--- Data for analysis Enclosed Below ---

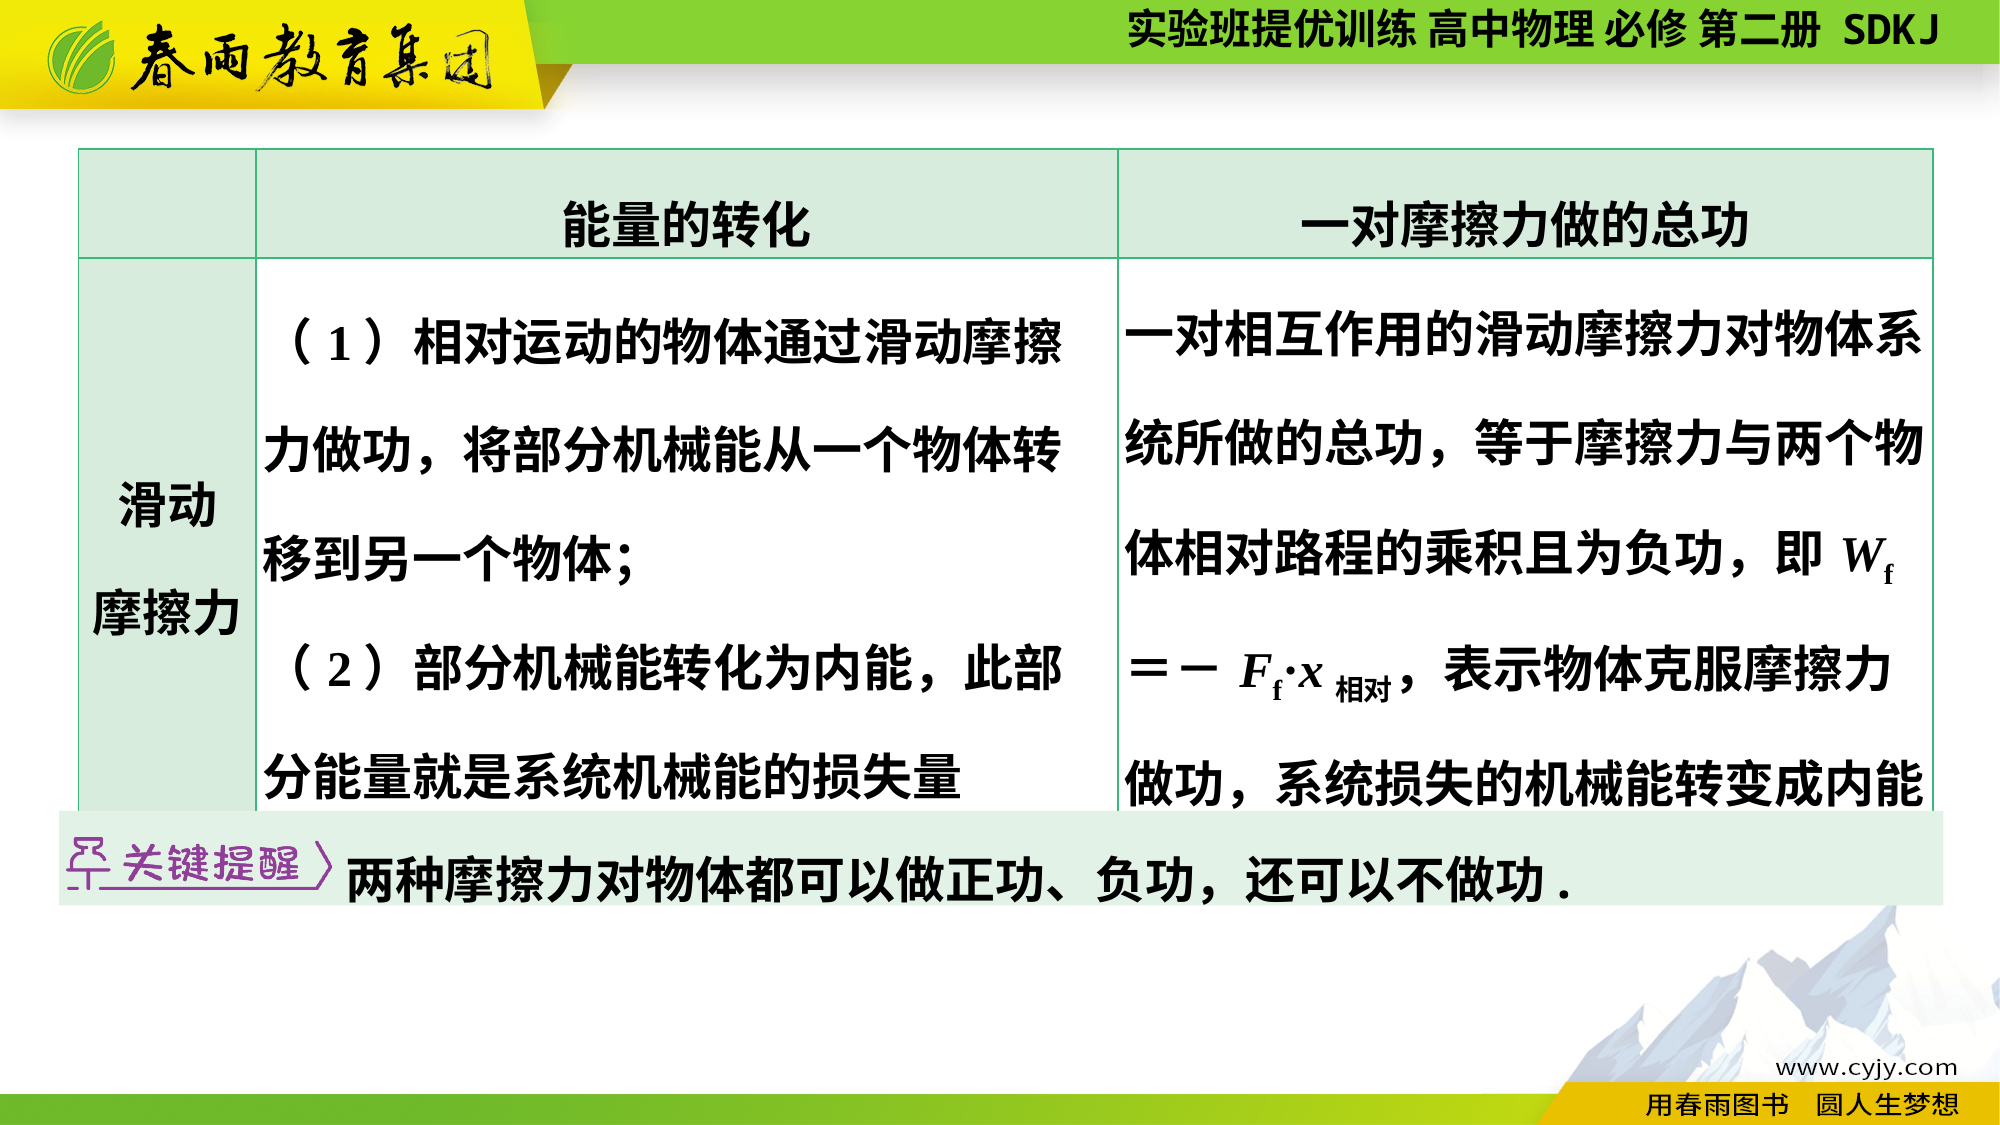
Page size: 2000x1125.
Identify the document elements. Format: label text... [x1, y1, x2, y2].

table_cell 滑动 摩擦力 [79, 259, 255, 810]
table_cell 一对相互作用的滑动摩擦力对物体系统所做的总功，等于摩擦力与两个物体相对路程的乘积且为负功，即Wf＝－Ff·x相对，表示物体克服摩擦力做功，系统损失的机械能转变成内能 [1119, 259, 1932, 810]
table_header 一对摩擦力做的总功 [1119, 150, 1932, 257]
table_header [79, 150, 255, 257]
table_header 能量的转化 [257, 150, 1117, 257]
picture [0, 0, 2000, 1125]
table_cell （1）相对运动的物体通过滑动摩擦力做功，将部分机械能从一个物体转移到另一个物体； （2）部分机械能转化为内能，此部分能量就是系统机械能的损失量 [257, 259, 1117, 810]
list 两种摩擦力对物体都可以做正功、负功，还可以不做功. [59, 810, 1944, 906]
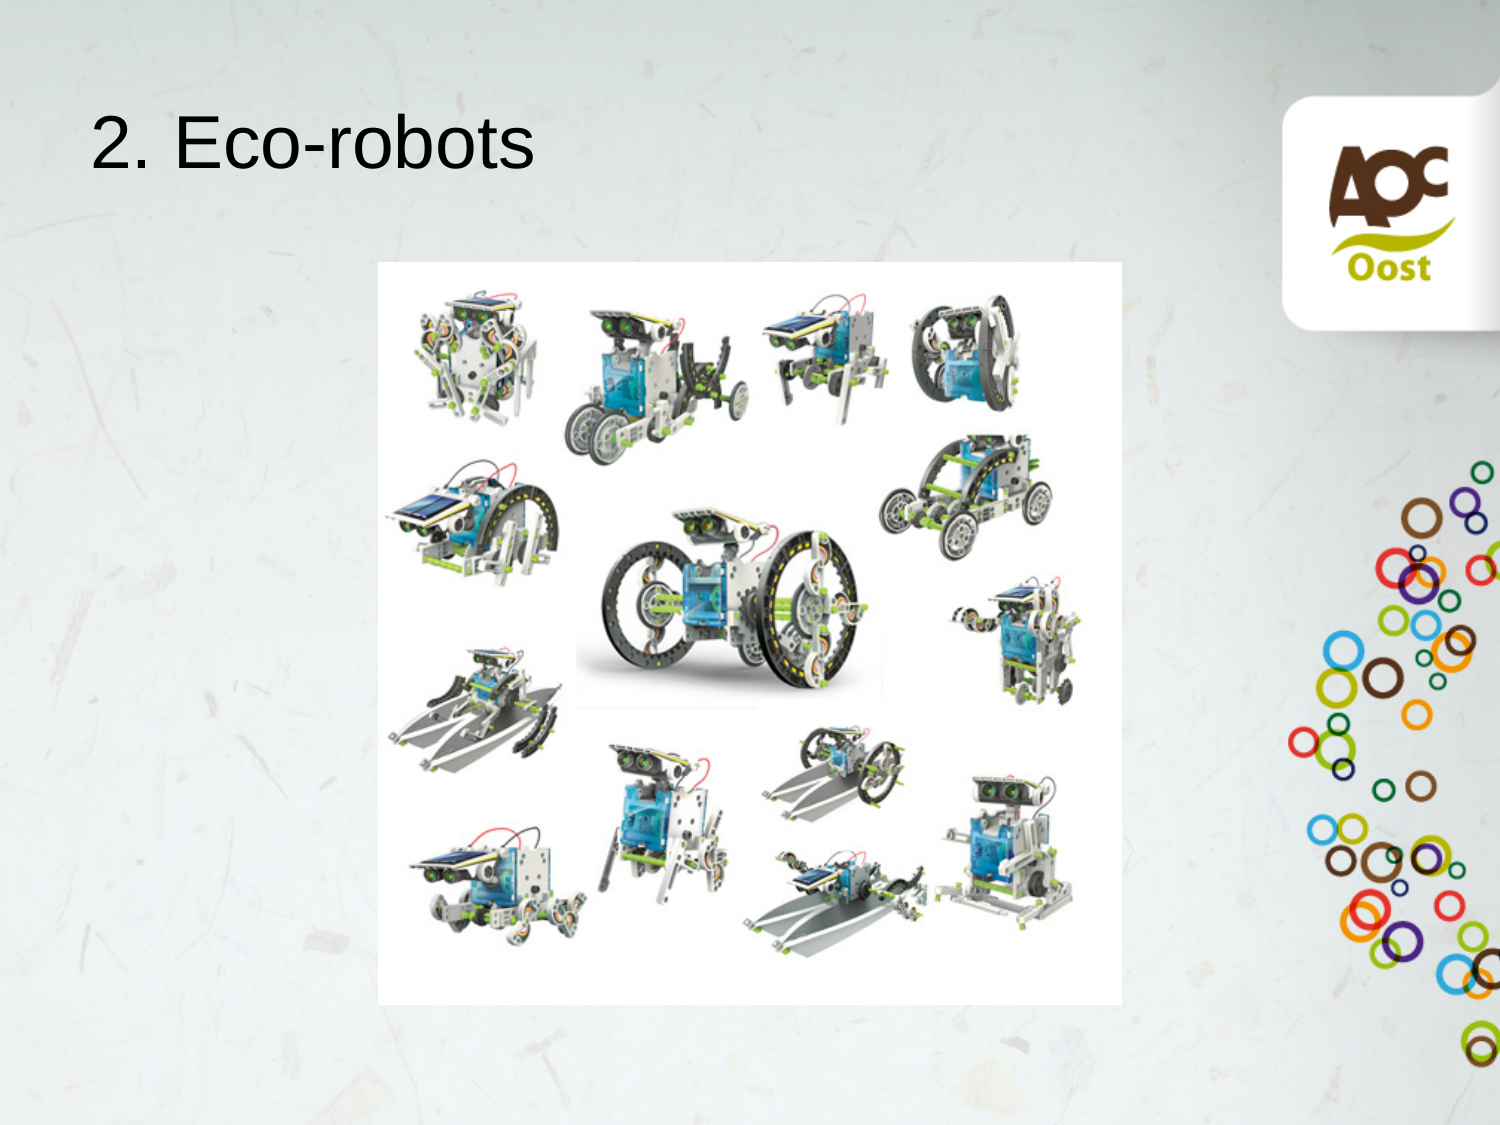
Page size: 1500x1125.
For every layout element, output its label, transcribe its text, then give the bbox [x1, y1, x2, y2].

picture [0, 0, 1500, 1125]
title 2. Eco-robots [75, 45, 1425, 233]
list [378, 262, 1122, 1006]
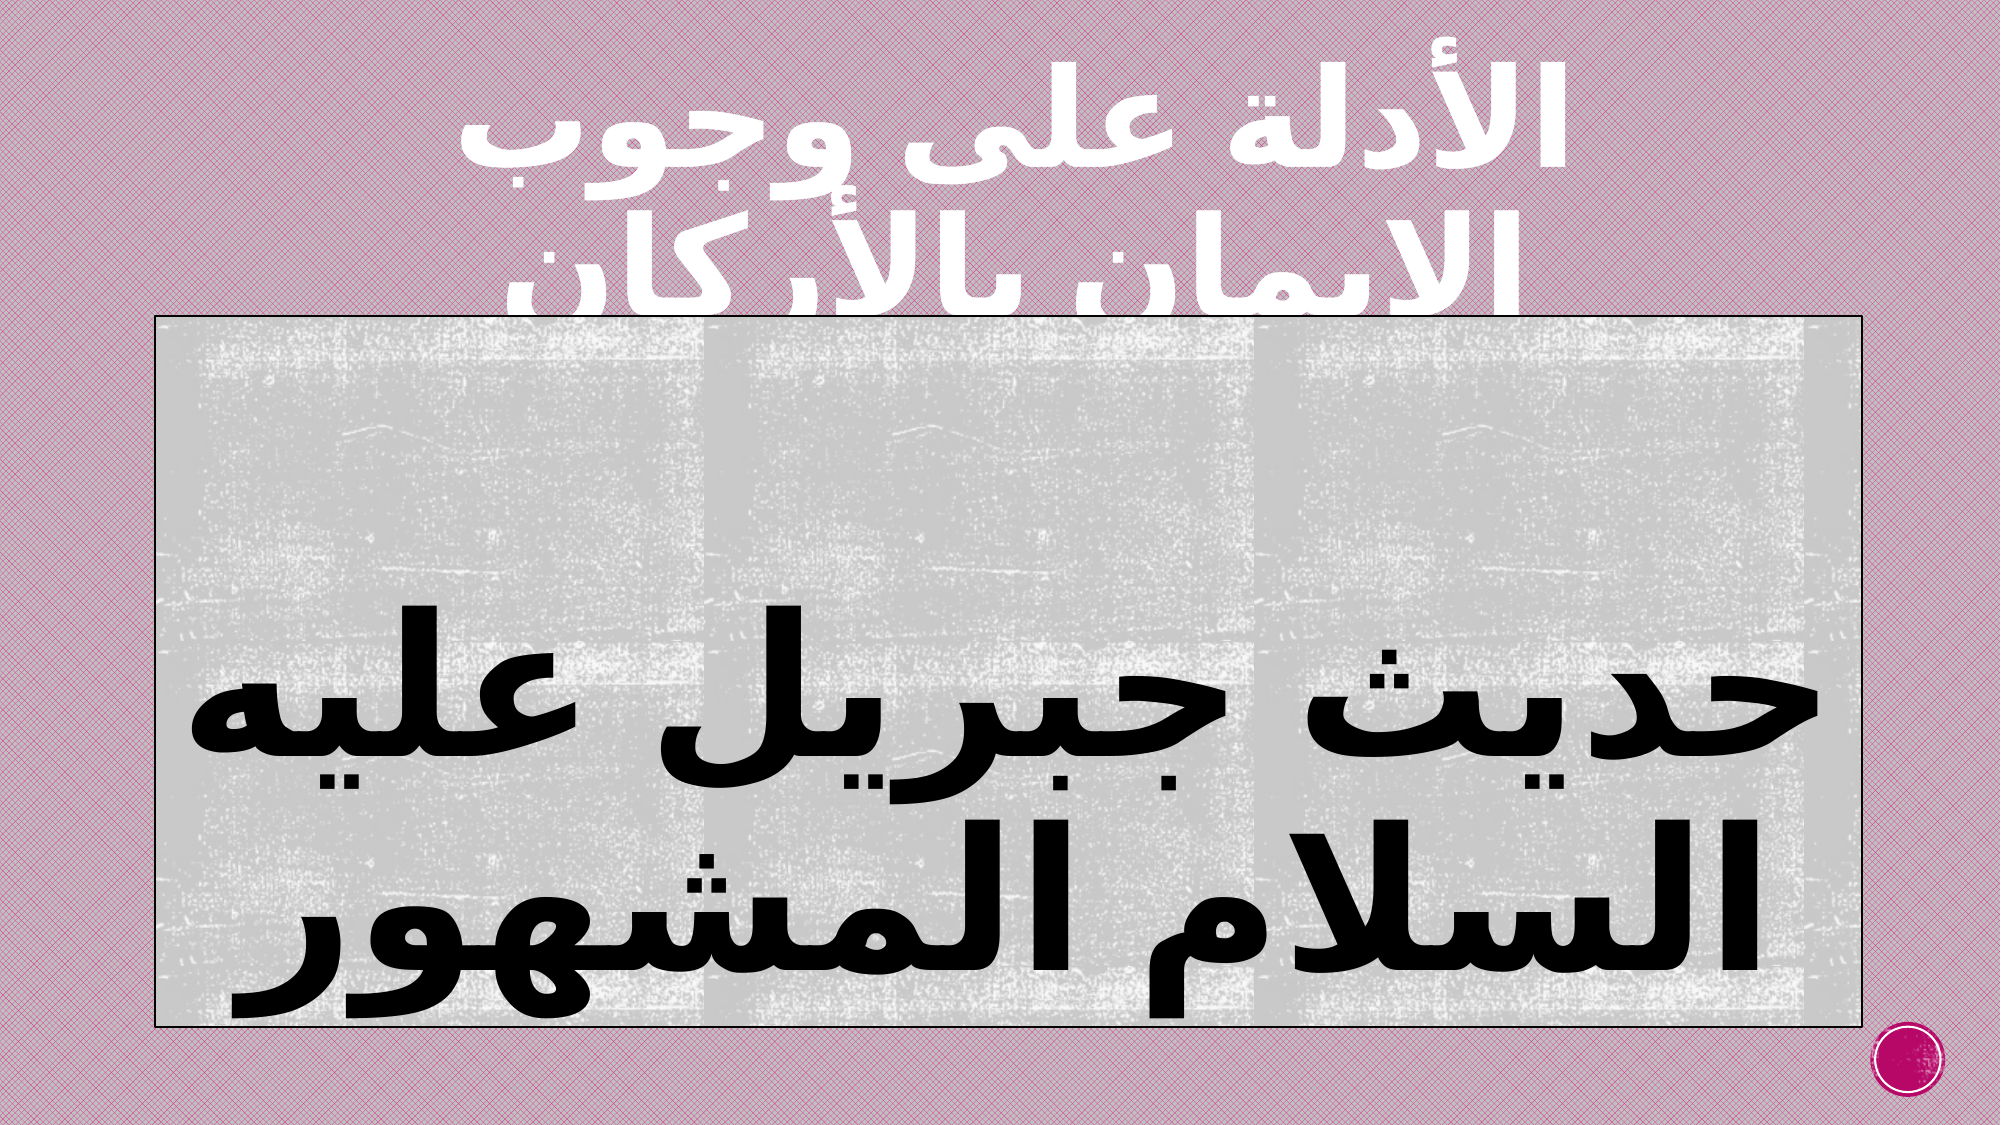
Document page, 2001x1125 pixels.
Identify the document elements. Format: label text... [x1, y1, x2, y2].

list حديث جبريل عليه السلام المشهور [154, 315, 1863, 1028]
title الأدلة على وجوب الإيمان بالأركان [194, 44, 1836, 315]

--- End of Enclosed Data for analysis ---

◆ What is required:
Exactly as written, copy the lines from the one containing "Document page, 2001x1125 pixels." to the end of the entries, both ends included.

◆ Written response:
Document page, 2001x1125 pixels.
Identify the document elements. Format: label text... [x1, y1, x2, y2].

list حديث جبريل عليه السلام المشهور [154, 315, 1863, 1028]
title الأدلة على وجوب الإيمان بالأركان [194, 44, 1836, 315]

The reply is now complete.